Open/closed intervals only come into play in continuous dimensions. DNA sequences, arrays in memory, et al are discrete.

samatman · on Jan 20, 2021

On the first point, yep, completely misspoke, what you don't want is open intervals.

To the second point, as I said: Djikstra's argument for using 0 instead of 1 with half-open intervals is, to my taste, perfect. As I have nothing to add to it, I will simply defer.

bvrmn · on Jan 20, 2021

For </<= intervals and 1-based indexing you have to write `for(i=1; i++; i <= N)`. So you lost nice property of having `upper - lower` number of iterations.
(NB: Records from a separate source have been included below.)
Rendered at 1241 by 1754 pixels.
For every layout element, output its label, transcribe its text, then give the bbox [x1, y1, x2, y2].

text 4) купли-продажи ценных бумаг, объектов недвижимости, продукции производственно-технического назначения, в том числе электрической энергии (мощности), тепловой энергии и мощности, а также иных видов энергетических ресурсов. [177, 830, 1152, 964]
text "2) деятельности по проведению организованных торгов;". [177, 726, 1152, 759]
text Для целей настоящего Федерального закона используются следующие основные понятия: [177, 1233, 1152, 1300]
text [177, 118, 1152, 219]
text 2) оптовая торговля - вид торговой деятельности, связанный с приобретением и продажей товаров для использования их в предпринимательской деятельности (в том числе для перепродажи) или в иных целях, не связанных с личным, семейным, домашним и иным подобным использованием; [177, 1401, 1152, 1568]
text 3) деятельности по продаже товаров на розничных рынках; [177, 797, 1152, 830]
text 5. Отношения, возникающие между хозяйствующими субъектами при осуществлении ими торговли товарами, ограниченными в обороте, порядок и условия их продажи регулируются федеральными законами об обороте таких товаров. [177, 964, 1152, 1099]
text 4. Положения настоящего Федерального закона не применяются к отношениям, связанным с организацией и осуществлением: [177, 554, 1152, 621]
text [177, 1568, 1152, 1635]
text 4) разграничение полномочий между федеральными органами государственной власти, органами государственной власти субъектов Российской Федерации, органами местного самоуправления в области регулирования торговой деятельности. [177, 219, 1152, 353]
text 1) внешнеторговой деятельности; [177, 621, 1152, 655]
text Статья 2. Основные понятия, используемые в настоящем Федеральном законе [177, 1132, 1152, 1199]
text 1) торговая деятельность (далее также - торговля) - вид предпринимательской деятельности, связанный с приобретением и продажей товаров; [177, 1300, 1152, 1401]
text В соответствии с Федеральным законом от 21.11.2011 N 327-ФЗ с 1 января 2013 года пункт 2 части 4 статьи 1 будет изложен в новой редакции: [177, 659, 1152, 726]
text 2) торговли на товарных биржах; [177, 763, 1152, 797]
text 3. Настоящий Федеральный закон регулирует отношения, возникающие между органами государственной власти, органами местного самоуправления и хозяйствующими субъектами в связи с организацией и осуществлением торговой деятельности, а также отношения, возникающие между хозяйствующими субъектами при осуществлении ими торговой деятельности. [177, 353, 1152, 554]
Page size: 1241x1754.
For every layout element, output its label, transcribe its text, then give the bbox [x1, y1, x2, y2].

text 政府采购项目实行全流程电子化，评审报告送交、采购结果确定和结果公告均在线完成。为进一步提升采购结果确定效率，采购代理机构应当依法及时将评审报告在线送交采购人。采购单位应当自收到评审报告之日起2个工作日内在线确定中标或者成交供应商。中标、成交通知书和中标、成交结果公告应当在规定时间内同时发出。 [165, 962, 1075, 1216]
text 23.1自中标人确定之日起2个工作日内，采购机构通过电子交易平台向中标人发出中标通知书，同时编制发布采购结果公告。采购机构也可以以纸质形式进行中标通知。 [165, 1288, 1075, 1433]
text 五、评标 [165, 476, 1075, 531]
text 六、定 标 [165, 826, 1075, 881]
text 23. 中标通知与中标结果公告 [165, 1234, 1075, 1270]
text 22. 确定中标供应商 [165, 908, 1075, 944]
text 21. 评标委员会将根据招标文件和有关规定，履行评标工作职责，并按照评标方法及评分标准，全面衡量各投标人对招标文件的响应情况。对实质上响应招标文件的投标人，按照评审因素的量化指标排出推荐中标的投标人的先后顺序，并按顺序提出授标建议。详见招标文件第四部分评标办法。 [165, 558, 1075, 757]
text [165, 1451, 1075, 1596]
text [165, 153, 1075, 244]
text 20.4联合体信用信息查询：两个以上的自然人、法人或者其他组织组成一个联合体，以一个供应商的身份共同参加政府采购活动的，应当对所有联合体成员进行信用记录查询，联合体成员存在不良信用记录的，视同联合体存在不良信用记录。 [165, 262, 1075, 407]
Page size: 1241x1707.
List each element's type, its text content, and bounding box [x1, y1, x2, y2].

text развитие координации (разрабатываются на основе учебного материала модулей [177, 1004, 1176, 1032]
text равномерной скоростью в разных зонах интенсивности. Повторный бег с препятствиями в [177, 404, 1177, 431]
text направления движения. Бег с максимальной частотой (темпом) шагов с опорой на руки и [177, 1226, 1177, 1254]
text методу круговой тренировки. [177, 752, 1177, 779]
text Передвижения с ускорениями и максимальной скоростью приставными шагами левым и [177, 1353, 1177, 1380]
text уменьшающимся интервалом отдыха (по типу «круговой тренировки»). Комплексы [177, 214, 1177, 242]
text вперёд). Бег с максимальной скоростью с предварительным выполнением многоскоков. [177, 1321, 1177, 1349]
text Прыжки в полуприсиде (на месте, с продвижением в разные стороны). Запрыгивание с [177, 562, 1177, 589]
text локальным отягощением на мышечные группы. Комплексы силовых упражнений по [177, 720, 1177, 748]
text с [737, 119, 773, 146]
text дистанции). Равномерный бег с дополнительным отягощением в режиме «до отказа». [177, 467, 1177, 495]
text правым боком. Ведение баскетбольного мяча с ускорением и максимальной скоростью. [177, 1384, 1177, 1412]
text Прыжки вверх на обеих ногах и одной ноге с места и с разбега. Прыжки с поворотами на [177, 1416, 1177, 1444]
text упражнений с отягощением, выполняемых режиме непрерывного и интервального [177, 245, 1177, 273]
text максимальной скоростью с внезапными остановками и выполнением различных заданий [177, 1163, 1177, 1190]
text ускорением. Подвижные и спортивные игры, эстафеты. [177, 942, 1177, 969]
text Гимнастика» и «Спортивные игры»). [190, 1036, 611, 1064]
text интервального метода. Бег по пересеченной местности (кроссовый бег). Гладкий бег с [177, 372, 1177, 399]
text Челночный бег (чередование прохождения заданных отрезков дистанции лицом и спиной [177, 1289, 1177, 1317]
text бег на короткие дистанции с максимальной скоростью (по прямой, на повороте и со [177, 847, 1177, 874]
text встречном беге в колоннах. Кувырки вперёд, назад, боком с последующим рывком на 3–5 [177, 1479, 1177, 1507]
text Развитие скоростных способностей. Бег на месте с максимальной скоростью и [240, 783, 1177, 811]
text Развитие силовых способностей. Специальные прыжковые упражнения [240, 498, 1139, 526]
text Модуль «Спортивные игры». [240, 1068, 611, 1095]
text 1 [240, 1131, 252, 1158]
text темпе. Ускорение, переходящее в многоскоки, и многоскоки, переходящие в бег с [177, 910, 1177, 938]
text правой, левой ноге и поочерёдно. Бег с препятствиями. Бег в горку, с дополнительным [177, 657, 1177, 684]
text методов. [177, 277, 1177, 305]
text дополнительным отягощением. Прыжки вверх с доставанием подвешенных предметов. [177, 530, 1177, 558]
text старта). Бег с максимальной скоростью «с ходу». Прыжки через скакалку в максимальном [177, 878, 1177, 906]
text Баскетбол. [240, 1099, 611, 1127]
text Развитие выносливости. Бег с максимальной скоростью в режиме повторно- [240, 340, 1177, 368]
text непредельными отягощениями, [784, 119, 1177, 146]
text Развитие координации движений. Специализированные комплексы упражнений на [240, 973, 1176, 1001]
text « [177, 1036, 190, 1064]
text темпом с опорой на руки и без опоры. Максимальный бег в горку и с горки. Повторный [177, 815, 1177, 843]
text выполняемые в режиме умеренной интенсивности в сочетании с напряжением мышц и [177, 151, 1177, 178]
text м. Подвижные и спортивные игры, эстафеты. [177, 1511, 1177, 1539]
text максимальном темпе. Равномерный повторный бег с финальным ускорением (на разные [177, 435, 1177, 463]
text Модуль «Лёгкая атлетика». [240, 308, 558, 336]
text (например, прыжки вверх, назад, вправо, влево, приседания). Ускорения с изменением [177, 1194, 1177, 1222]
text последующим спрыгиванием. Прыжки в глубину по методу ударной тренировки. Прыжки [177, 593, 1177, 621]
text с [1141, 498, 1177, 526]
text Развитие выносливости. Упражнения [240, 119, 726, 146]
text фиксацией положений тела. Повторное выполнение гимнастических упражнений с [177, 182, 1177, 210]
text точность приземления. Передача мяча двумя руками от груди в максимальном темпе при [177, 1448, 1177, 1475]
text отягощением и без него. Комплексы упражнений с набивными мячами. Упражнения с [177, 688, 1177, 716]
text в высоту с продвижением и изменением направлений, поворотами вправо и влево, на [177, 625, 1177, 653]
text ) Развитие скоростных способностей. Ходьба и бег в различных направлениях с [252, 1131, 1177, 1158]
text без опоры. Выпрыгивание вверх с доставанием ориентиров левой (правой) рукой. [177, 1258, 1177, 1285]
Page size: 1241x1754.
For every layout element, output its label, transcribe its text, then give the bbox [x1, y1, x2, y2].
dragonwriter · on Jan 20, 2021

For half-open intervals, you have upper-lower iterations regardless of base. In C for loop terms, it's:

  for (i=lower;i<upper;i++) {}

If you are using 0-based indexing, lower is zero and upper is the number of elements for a full iteration over all indexes; with 1-based indexing lower is 1 and upper is one greater than the number of elements.

Now, despite the utility of half-open intervals, most people’s intuition is around ordinal index ranges, so 0-based indexing is counterintuitive with half-open intervals because slices start at 0, and 1-based indexing is counterintuitive with them because they end at N+1.

This is because, useful or not, half-open intervals are counterintuitive, but they are worth developing the intuition for because they combine nicely.

bvrmn · on Jan 20, 2021

> with 1-based indexing lower is 1 and upper is one greater than the number of elements.

Do you see +1 tweak? Also consider that "for loop" can't be expressed as </* interval and always expressed as <=/* interval. So 1-based indexing have to be either 1 <= i <= N (closed interval, bad, N - 1 != number of iterations) or 1 <= i < N + 1 (half open interval, good, but +1 tweak).